Hacker Newsnew | past | comments | ask | show | jobs | submitlogin
BtrBlocks: Efficient Columnar Compression for Data Lakes [pdf] (tum.de)
138 points by eatonphil on Sept 16, 2023 | hide | past | favorite | 27 comments


So, something between parquet/ORC (a bit more compressed) and arrow (very CPU scan-friendly)

I wish we could specify what we intend to do to data, craft a cost model, and let a 4th gen system optimize around that. Something that would pick and choose between the different compression techniques in this paper and also the ones from arrow and parquet.


While I wish there were good principled methods for determining these choices, isn't a meaningful limitation that often when you first start writing the data, you typically don't know all of the ways it will eventually be used? Sometimes, the team tasked with making data available for various forms of bulk processing has to guess at what teams and mandates might exist years from when they are setting up the data lake, or even what compliance requirements will arise. E.g. as different areas introduce data protection laws, perhaps your datalake which could previously assume that records are written but not deleted has to support queries to find PII values associated with a person who has issued a delete request, and you're forced to rewrite lots of files. Or a downstream team starts using vector DBs and wants to assemble datasets by doing queries for records which match any of 100k IDs, which have associated vectors in regions of interest, and you need something that's not a single scan but also not a large number of point lookups.
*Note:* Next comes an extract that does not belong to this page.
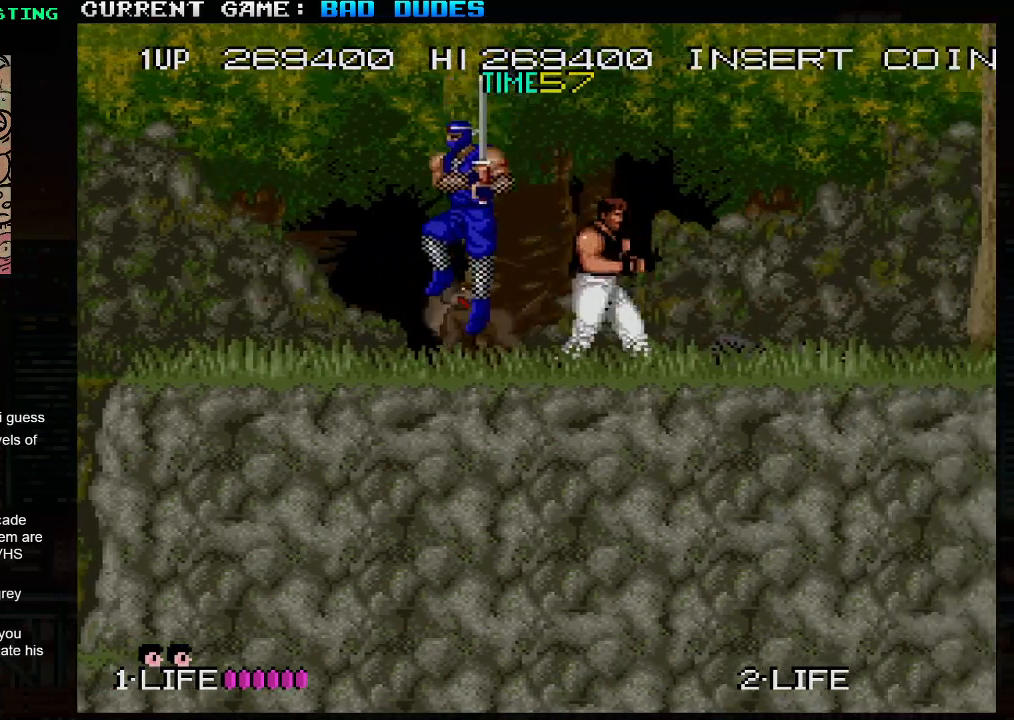
{"buttons": [], "left_stick": "down-left", "events": [[50, "left_stick", "down-left"], [67, "SQUARE", "down"], [117, "SQUARE", "up"], [150, "SQUARE", "down"], [217, "SQUARE", "up"], [250, "SQUARE", "down"], [283, "SQUARE", "up"], [317, "SQUARE", "down"], [383, "SQUARE", "up"], [417, "SQUARE", "down"], [450, "SQUARE", "up"]]}
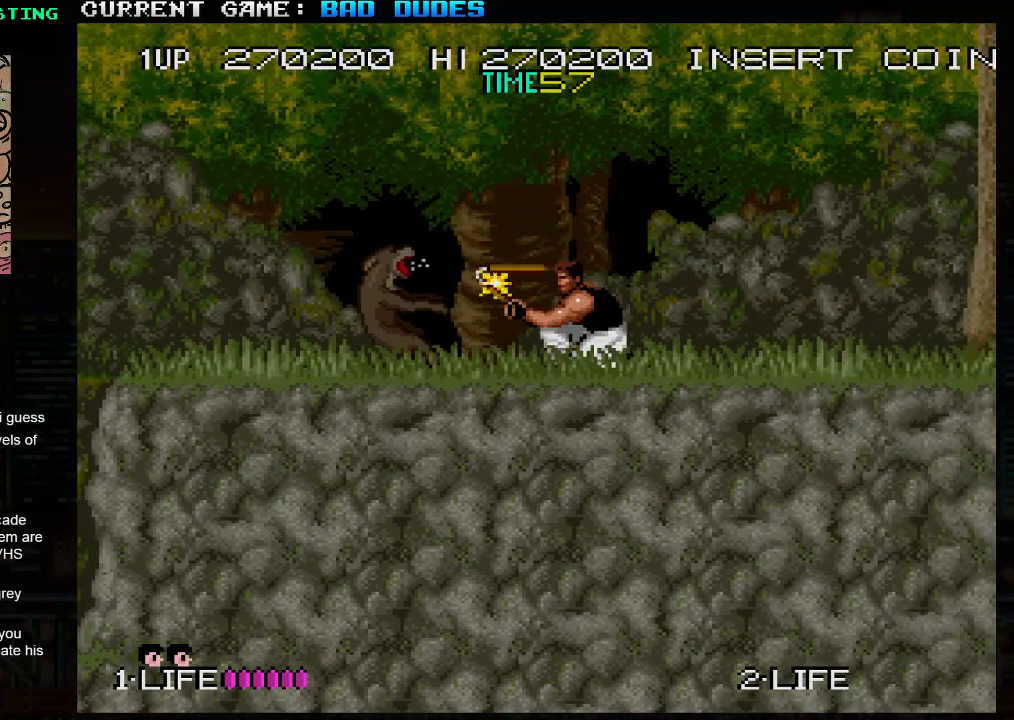
{"buttons": [], "left_stick": "center", "events": [[67, "left_stick", "center"]]}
Etc, etc. How do you have a principled method for optimizing for unknown future use cases? Does it make sense to talk about a probability distribution over future queries?


This sounds a lot like Codd's framing of the relational model "problem" in his 1970 ACM paper. [0] His solution was to decouple logical from physical access. That framing and the solution still seem correct to me for the data lake use case.

This implies that any lower level storage formats we pick can morph to better optimized forms in a way that does not alter query semantics. It's not possible to solve this without adding refinements to the framing, such as whether data is mutable/immutable, and adding infrastucture to the solution, like metadata management and alternate projections of data. Vertica/C-Store introduced the latter a couple of decades ago. [1]

Plus ça change...

[0] https://www.seas.upenn.edu/~zives/03f/cis550/codd.pdf

[1] https://web.stanford.edu/class/cs345d-01/rl/cstore.pdf


As with most frustrations in my career, many of the expensive bits come down to hoarding. We don’t know what will spark joy so the system has to be able to do anything at any time. This is not free. Sometimes it’s goddamned expensive.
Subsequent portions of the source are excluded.